Inexistante au ras de la mer, la végétation apparaît sur l’arrière plage, les dunes embryonnaires et les premières dunes (l’oyat, la julienne des sables, le lis des sables…), et s’étoffe progressivement sur les dunes plus anciennes (dunes grises ou fixées). Dans les zones plates entre dunes et lagunes, régulièrement recouvertes par la mer en hiver, une végétation basse adaptée au sol salés, plus ou moins continue et typiquement méditerranéenne se développe : la sansouire (ou engane) et les steppes salées constituées majoritairement de salicornes, d’obione, de soude et de saladelles.
Avec la végétation apparaissent les premières espèces animales visibles. Insectes et araignées sont capturés par le rare Lézard des sables (Psammodromus hispanicus) et deux espèces de crapauds (Crapaud calamite et Pélobate cultripède). Renard, lapins et putois s’aventurent aussi dans les coins les plus tranquilles.

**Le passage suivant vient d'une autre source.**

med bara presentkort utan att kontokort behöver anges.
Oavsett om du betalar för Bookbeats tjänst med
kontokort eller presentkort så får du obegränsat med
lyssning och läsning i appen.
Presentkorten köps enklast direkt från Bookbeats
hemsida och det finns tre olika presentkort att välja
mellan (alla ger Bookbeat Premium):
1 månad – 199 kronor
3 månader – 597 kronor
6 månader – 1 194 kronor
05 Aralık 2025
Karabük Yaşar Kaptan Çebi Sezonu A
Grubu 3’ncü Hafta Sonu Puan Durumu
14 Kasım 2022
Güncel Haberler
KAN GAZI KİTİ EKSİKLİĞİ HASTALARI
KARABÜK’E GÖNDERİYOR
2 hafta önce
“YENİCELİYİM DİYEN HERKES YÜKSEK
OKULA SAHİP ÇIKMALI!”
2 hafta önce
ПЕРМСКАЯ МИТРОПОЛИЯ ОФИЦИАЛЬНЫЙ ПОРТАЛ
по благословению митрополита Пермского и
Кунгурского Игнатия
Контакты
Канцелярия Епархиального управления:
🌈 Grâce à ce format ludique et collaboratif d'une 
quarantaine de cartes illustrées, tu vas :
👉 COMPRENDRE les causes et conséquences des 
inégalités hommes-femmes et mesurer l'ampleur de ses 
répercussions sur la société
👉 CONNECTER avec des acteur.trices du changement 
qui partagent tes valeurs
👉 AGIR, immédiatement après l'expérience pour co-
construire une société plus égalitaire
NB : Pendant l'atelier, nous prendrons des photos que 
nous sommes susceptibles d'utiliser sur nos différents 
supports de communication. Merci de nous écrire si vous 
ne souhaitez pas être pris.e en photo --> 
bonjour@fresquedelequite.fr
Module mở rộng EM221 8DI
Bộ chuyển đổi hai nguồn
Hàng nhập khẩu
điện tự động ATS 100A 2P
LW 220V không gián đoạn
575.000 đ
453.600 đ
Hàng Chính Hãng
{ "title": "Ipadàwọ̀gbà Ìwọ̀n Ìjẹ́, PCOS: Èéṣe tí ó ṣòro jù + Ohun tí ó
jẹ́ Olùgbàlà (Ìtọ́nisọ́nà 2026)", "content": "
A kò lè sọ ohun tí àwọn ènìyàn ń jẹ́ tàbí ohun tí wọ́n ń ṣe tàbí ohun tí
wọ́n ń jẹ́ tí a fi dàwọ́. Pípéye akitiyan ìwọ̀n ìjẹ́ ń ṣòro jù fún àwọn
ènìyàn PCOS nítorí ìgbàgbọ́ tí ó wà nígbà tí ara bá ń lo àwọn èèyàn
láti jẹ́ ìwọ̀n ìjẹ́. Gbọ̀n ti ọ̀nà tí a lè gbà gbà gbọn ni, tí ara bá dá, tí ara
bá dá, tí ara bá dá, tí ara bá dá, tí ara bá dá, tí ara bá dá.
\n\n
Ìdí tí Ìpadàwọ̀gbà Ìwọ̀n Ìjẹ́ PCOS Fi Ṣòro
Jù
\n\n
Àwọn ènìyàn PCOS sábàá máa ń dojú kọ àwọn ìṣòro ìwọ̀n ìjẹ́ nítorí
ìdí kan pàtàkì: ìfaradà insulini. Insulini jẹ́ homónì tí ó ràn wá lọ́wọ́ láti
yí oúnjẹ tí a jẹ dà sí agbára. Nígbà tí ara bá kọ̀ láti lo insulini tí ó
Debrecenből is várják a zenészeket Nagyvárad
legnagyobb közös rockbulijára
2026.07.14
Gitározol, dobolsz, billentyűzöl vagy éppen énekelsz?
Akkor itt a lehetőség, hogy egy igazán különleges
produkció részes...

Mais ce sont probablement les oiseaux qui apportent le plus de mouvement sur les lidos méditerranéens. De septembre à mars, de vastes groupes de limicoles venus des régions arctiques sillonnent les secteurs inondés à la recherche de petits invertébrés. Dès avril, les sternes, le Gravelot à collier interrompu, et parfois l’avocette, cherchent sur le sable l’endroit où installer leur nid tandis que l’Alouette calandrelle préfèrera nicher dans les dunes et les sansouires.